## [What you need to do]
Set down exactly the lines from the one containing "G04 APERTURE LIST*" through the last line of the data below, and no others.

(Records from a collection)
+---+
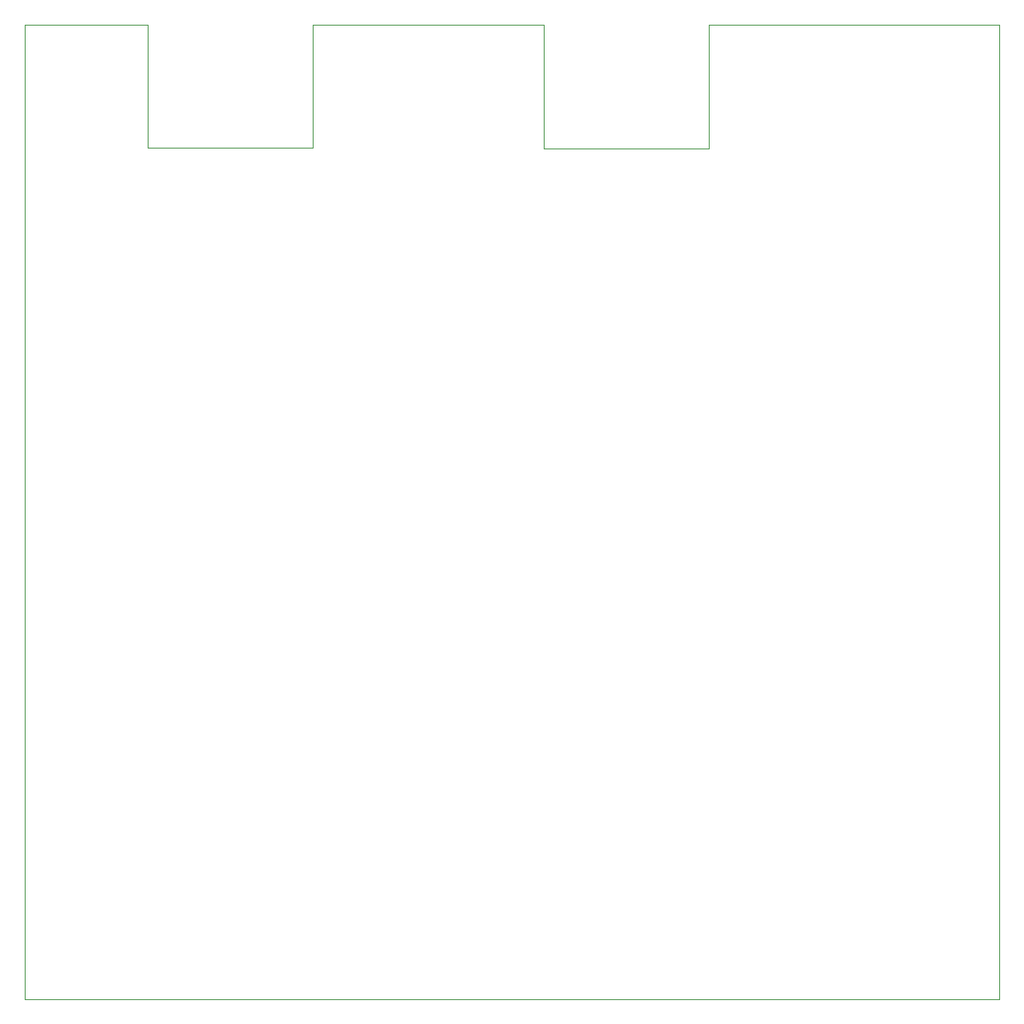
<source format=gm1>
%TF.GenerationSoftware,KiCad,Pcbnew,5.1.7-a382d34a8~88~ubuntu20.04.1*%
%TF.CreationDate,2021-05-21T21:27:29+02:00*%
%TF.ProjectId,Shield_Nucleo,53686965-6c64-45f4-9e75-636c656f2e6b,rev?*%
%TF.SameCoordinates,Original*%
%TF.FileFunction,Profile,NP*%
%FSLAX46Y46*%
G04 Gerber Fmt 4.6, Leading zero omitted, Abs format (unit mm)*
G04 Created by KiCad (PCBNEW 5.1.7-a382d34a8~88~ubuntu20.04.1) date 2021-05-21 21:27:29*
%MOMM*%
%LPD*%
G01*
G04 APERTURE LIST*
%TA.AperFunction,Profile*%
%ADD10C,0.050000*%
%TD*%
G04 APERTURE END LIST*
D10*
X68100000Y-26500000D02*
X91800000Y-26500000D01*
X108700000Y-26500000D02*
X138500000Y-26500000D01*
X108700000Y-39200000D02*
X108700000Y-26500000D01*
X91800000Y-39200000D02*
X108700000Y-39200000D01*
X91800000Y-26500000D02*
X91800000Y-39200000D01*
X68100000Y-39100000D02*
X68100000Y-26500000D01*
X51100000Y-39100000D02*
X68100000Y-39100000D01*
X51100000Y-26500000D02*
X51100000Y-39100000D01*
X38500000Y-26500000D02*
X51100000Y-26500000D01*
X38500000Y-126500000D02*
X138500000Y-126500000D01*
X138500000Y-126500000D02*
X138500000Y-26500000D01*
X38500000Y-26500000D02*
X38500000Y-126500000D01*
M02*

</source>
+---+
## [Result for this task]
G04 APERTURE LIST*
%TA.AperFunction,Profile*%
%ADD10C,0.050000*%
%TD*%
G04 APERTURE END LIST*
D10*
X68100000Y-26500000D02*
X91800000Y-26500000D01*
X108700000Y-26500000D02*
X138500000Y-26500000D01*
X108700000Y-39200000D02*
X108700000Y-26500000D01*
X91800000Y-39200000D02*
X108700000Y-39200000D01*
X91800000Y-26500000D02*
X91800000Y-39200000D01*
X68100000Y-39100000D02*
X68100000Y-26500000D01*
X51100000Y-39100000D02*
X68100000Y-39100000D01*
X51100000Y-26500000D02*
X51100000Y-39100000D01*
X38500000Y-26500000D02*
X51100000Y-26500000D01*
X38500000Y-126500000D02*
X138500000Y-126500000D01*
X138500000Y-126500000D02*
X138500000Y-26500000D01*
X38500000Y-26500000D02*
X38500000Y-126500000D01*
M02*

</source>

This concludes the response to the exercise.